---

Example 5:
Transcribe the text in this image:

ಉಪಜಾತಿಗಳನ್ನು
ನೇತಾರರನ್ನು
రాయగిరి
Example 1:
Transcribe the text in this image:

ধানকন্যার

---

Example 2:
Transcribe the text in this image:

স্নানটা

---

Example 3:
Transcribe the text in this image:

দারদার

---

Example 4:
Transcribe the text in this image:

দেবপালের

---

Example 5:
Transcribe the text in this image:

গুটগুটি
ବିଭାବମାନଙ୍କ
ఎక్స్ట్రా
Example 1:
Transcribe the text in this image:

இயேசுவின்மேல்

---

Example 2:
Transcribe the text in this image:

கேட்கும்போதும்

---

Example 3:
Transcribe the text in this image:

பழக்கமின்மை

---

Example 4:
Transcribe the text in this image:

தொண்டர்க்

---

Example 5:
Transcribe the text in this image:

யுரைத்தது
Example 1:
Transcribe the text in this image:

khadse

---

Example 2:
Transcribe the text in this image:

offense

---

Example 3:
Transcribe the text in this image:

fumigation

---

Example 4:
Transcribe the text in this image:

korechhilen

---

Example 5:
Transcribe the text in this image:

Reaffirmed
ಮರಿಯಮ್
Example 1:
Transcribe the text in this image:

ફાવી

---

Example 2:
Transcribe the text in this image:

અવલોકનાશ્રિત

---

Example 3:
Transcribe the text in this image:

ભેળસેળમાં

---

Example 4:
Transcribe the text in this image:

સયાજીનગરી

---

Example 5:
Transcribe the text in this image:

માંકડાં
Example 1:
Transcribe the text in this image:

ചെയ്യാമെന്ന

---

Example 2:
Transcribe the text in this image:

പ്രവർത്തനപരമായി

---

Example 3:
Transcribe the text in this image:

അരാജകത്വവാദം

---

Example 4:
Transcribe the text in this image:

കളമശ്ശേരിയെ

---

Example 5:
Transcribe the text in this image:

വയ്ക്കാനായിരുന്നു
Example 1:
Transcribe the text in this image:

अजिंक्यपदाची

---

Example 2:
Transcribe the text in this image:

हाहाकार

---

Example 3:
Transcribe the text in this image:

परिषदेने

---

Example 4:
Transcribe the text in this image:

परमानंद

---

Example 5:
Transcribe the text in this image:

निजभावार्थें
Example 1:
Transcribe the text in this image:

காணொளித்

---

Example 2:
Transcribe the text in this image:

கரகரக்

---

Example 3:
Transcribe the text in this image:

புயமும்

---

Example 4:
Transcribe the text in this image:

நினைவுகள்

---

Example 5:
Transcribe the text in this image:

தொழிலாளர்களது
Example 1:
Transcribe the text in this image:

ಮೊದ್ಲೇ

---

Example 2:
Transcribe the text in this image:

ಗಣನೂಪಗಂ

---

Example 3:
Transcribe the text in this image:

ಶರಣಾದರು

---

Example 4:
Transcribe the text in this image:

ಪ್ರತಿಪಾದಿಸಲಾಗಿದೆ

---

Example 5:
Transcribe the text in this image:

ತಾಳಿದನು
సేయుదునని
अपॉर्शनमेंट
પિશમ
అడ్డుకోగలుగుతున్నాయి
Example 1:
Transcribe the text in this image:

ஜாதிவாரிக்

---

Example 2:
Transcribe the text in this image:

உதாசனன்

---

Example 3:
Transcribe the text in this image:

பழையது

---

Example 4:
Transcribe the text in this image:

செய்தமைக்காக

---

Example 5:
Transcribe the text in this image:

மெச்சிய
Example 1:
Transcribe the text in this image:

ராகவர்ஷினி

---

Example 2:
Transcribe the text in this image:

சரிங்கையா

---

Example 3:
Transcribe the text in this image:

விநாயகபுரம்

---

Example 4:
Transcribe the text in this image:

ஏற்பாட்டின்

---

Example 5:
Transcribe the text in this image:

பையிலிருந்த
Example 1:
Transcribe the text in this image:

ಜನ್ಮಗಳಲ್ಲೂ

========================================

■ **Exercise objective**
Copy every row above, character for character, each on its own line in the same order.

■ **Answer**
---

Example 5:
Transcribe the text in this image:

ಉಪಜಾತಿಗಳನ್ನು
ನೇತಾರರನ್ನು
రాయగిరి
Example 1:
Transcribe the text in this image:

ধানকন্যার

---

Example 2:
Transcribe the text in this image:

স্নানটা

---

Example 3:
Transcribe the text in this image:

দারদার

---

Example 4:
Transcribe the text in this image:

দেবপালের

---

Example 5:
Transcribe the text in this image:

গুটগুটি
ବିଭାବମାନଙ୍କ
ఎక్స్ట్రా
Example 1:
Transcribe the text in this image:

இயேசுவின்மேல்

---

Example 2:
Transcribe the text in this image:

கேட்கும்போதும்

---

Example 3:
Transcribe the text in this image:

பழக்கமின்மை

---

Example 4:
Transcribe the text in this image:

தொண்டர்க்

---

Example 5:
Transcribe the text in this image:

யுரைத்தது
Example 1:
Transcribe the text in this image:

khadse

---

Example 2:
Transcribe the text in this image:

offense

---

Example 3:
Transcribe the text in this image:

fumigation

---

Example 4:
Transcribe the text in this image:

korechhilen

---

Example 5:
Transcribe the text in this image:

Reaffirmed
ಮರಿಯಮ್
Example 1:
Transcribe the text in this image:

ફાવી

---

Example 2:
Transcribe the text in this image:

અવલોકનાશ્રિત

---

Example 3:
Transcribe the text in this image:

ભેળસેળમાં

---

Example 4:
Transcribe the text in this image:

સયાજીનગરી

---

Example 5:
Transcribe the text in this image:

માંકડાં
Example 1:
Transcribe the text in this image:

ചെയ്യാമെന്ന

---

Example 2:
Transcribe the text in this image:

പ്രവർത്തനപരമായി

---

Example 3:
Transcribe the text in this image:

അരാജകത്വവാദം

---

Example 4:
Transcribe the text in this image:

കളമശ്ശേരിയെ

---

Example 5:
Transcribe the text in this image:

വയ്ക്കാനായിരുന്നു
Example 1:
Transcribe the text in this image:

अजिंक्यपदाची

---

Example 2:
Transcribe the text in this image:

हाहाकार

---

Example 3:
Transcribe the text in this image:

परिषदेने

---

Example 4:
Transcribe the text in this image:

परमानंद

---

Example 5:
Transcribe the text in this image:

निजभावार्थें
Example 1:
Transcribe the text in this image:

காணொளித்

---

Example 2:
Transcribe the text in this image:

கரகரக்

---

Example 3:
Transcribe the text in this image:

புயமும்

---

Example 4:
Transcribe the text in this image:

நினைவுகள்

---

Example 5:
Transcribe the text in this image:

தொழிலாளர்களது
Example 1:
Transcribe the text in this image:

ಮೊದ್ಲೇ

---

Example 2:
Transcribe the text in this image:

ಗಣನೂಪಗಂ

---

Example 3:
Transcribe the text in this image:

ಶರಣಾದರು

---

Example 4:
Transcribe the text in this image:

ಪ್ರತಿಪಾದಿಸಲಾಗಿದೆ

---

Example 5:
Transcribe the text in this image:

ತಾಳಿದನು
సేయుదునని
अपॉर्शनमेंट
પિશમ
అడ్డుకోగలుగుతున్నాయి
Example 1:
Transcribe the text in this image:

ஜாதிவாரிக்

---

Example 2:
Transcribe the text in this image:

உதாசனன்

---

Example 3:
Transcribe the text in this image:

பழையது

---

Example 4:
Transcribe the text in this image:

செய்தமைக்காக

---

Example 5:
Transcribe the text in this image:

மெச்சிய
Example 1:
Transcribe the text in this image:

ராகவர்ஷினி

---

Example 2:
Transcribe the text in this image:

சரிங்கையா

---

Example 3:
Transcribe the text in this image:

விநாயகபுரம்

---

Example 4:
Transcribe the text in this image:

ஏற்பாட்டின்

---

Example 5:
Transcribe the text in this image:

பையிலிருந்த
Example 1:
Transcribe the text in this image:

ಜನ್ಮಗಳಲ್ಲೂ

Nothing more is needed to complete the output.